Page images and extracted text -
────────────────

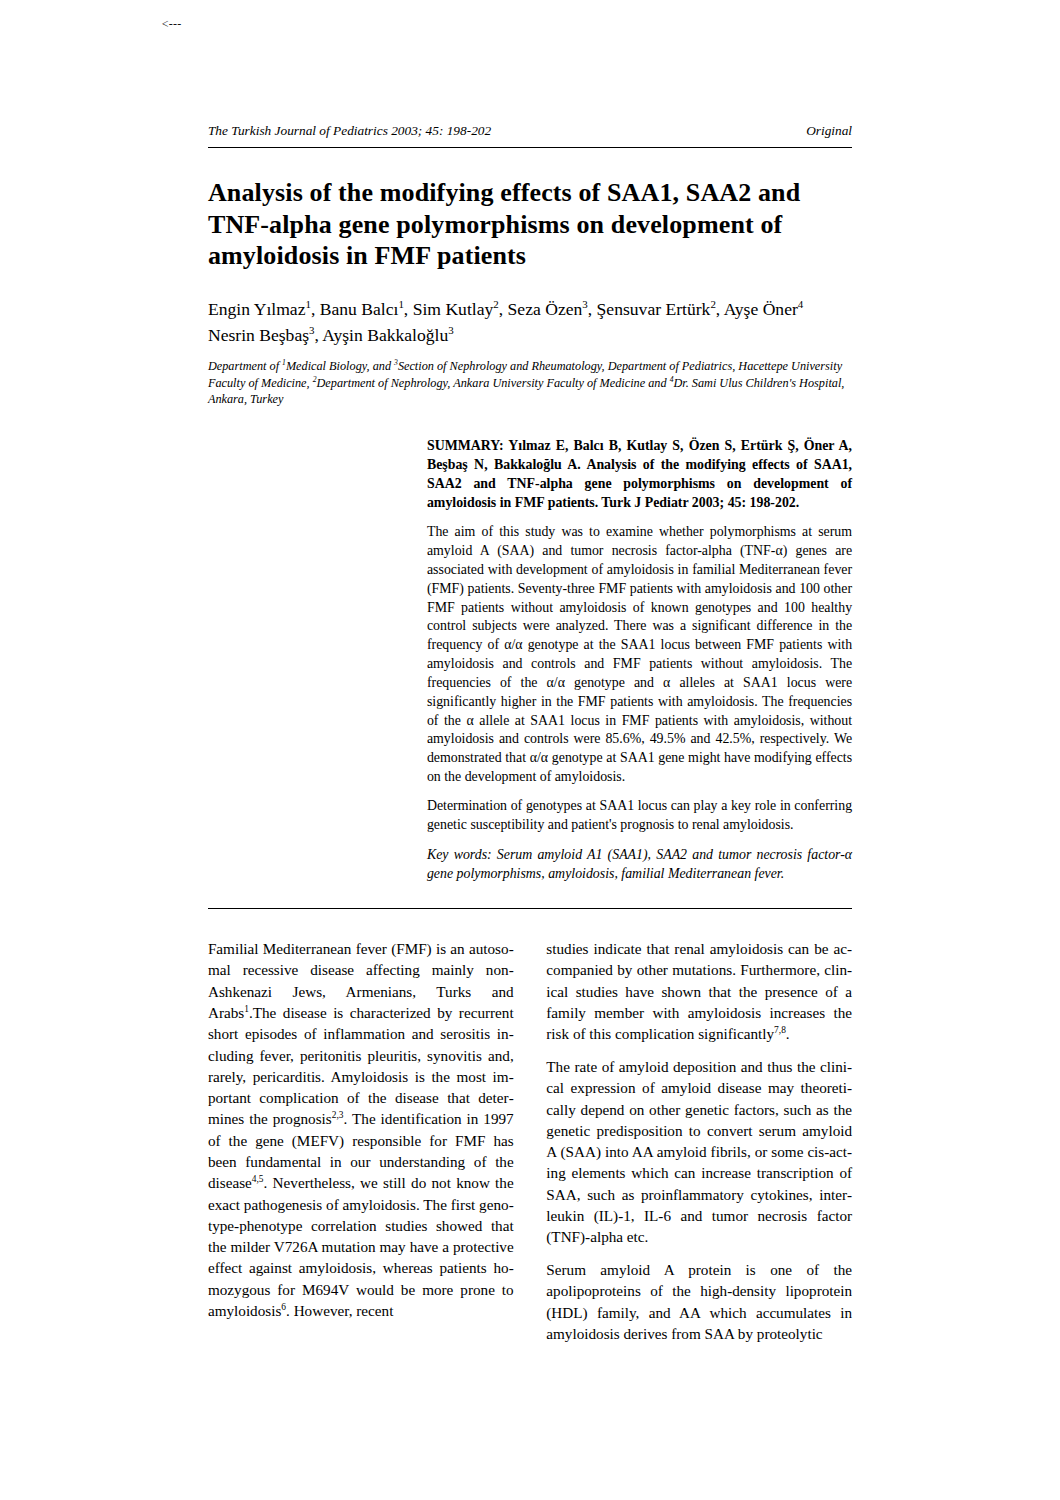<---
The Turkish Journal of Pediatrics 2003; 45: 198-202 Original
Analysis of the modifying effects of SAA1, SAA2 and TNF-alpha gene polymorphisms on development of amyloidosis in FMF patients
Engin Yılmaz1, Banu Balcı1, Sim Kutlay2, Seza Özen3, Şensuvar Ertürk2, Ayşe Öner4
Nesrin Beşbaş3, Ayşin Bakkaloğlu3
Department of 1Medical Biology, and 3Section of Nephrology and Rheumatology, Department of Pediatrics, Hacettepe University Faculty of Medicine, 2Department of Nephrology, Ankara University Faculty of Medicine and 4Dr. Sami Ulus Children's Hospital, Ankara, Turkey
SUMMARY: Yılmaz E, Balcı B, Kutlay S, Özen S, Ertürk Ş, Öner A, Beşbaş N, Bakkaloğlu A. Analysis of the modifying effects of SAA1, SAA2 and TNF-alpha gene polymorphisms on development of amyloidosis in FMF patients. Turk J Pediatr 2003; 45: 198-202.
The aim of this study was to examine whether polymorphisms at serum amyloid A (SAA) and tumor necrosis factor-alpha (TNF-α) genes are associated with development of amyloidosis in familial Mediterranean fever (FMF) patients. Seventy-three FMF patients with amyloidosis and 100 other FMF patients without amyloidosis of known genotypes and 100 healthy control subjects were analyzed. There was a significant difference in the frequency of α/α genotype at the SAA1 locus between FMF patients with amyloidosis and controls and FMF patients without amyloidosis. The frequencies of the α/α genotype and α alleles at SAA1 locus were significantly higher in the FMF patients with amyloidosis. The frequencies of the α allele at SAA1 locus in FMF patients with amyloidosis, without amyloidosis and controls were 85.6%, 49.5% and 42.5%, respectively. We demonstrated that α/α genotype at SAA1 gene might have modifying effects on the development of amyloidosis.
Determination of genotypes at SAA1 locus can play a key role in conferring genetic susceptibility and patient's prognosis to renal amyloidosis.
Key words: Serum amyloid A1 (SAA1), SAA2 and tumor necrosis factor-α gene polymorphisms, amyloidosis, familial Mediterranean fever.
Familial Mediterranean fever (FMF) is an autosomal recessive disease affecting mainly non-Ashkenazi Jews, Armenians, Turks and Arabs1.The disease is characterized by recurrent short episodes of inflammation and serositis including fever, peritonitis pleuritis, synovitis and, rarely, pericarditis. Amyloidosis is the most important complication of the disease that determines the prognosis2,3. The identification in 1997 of the gene (MEFV) responsible for FMF has been fundamental in our understanding of the disease4,5. Nevertheless, we still do not know the exact pathogenesis of amyloidosis. The first genotype-phenotype correlation studies showed that the milder V726A mutation may have a protective effect against amyloidosis, whereas patients homozygous for M694V would be more prone to amyloidosis6. However, recent
studies indicate that renal amyloidosis can be accompanied by other mutations. Furthermore, clinical studies have shown that the presence of a family member with amyloidosis increases the risk of this complication significantly7,8.
The rate of amyloid deposition and thus the clinical expression of amyloid disease may theoretically depend on other genetic factors, such as the genetic predisposition to convert serum amyloid A (SAA) into AA amyloid fibrils, or some cis-acting elements which can increase transcription of SAA, such as proinflammatory cytokines, interleukin (IL)-1, IL-6 and tumor necrosis factor (TNF)-alpha etc.
Serum amyloid A protein is one of the apolipoproteins of the high-density lipoprotein (HDL) family, and AA which accumulates in amyloidosis derives from SAA by proteolytic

────────────────

EXERCISE AIM - Which lines of the records above hold the word "polymorphisms"? Copy each one out.

PROBLEM SOLUTION -
Analysis of the modifying effects of SAA1, SAA2 and TNF-alpha gene polymorphisms on development of amyloidosis in FMF patients
SUMMARY: Yılmaz E, Balcı B, Kutlay S, Özen S, Ertürk Ş, Öner A, Beşbaş N, Bakkaloğlu A. Analysis of the modifying effects of SAA1, SAA2 and TNF-alpha gene polymorphisms on development of amyloidosis in FMF patients. Turk J Pediatr 2003; 45: 198-202.
The aim of this study was to examine whether polymorphisms at serum amyloid A (SAA) and tumor necrosis factor-alpha (TNF-α) genes are associated with development of amyloidosis in familial Mediterranean fever (FMF) patients. Seventy-three FMF patients with amyloidosis and 100 other FMF patients without amyloidosis of known genotypes and 100 healthy control subjects were analyzed. There was a significant difference in the frequency of α/α genotype at the SAA1 locus between FMF patients with amyloidosis and controls and FMF patients without amyloidosis. The frequencies of the α/α genotype and α alleles at SAA1 locus were significantly higher in the FMF patients with amyloidosis. The frequencies of the α allele at SAA1 locus in FMF patients with amyloidosis, without amyloidosis and controls were 85.6%, 49.5% and 42.5%, respectively. We demonstrated that α/α genotype at SAA1 gene might have modifying effects on the development of amyloidosis.
Key words: Serum amyloid A1 (SAA1), SAA2 and tumor necrosis factor-α gene polymorphisms, amyloidosis, familial Mediterranean fever.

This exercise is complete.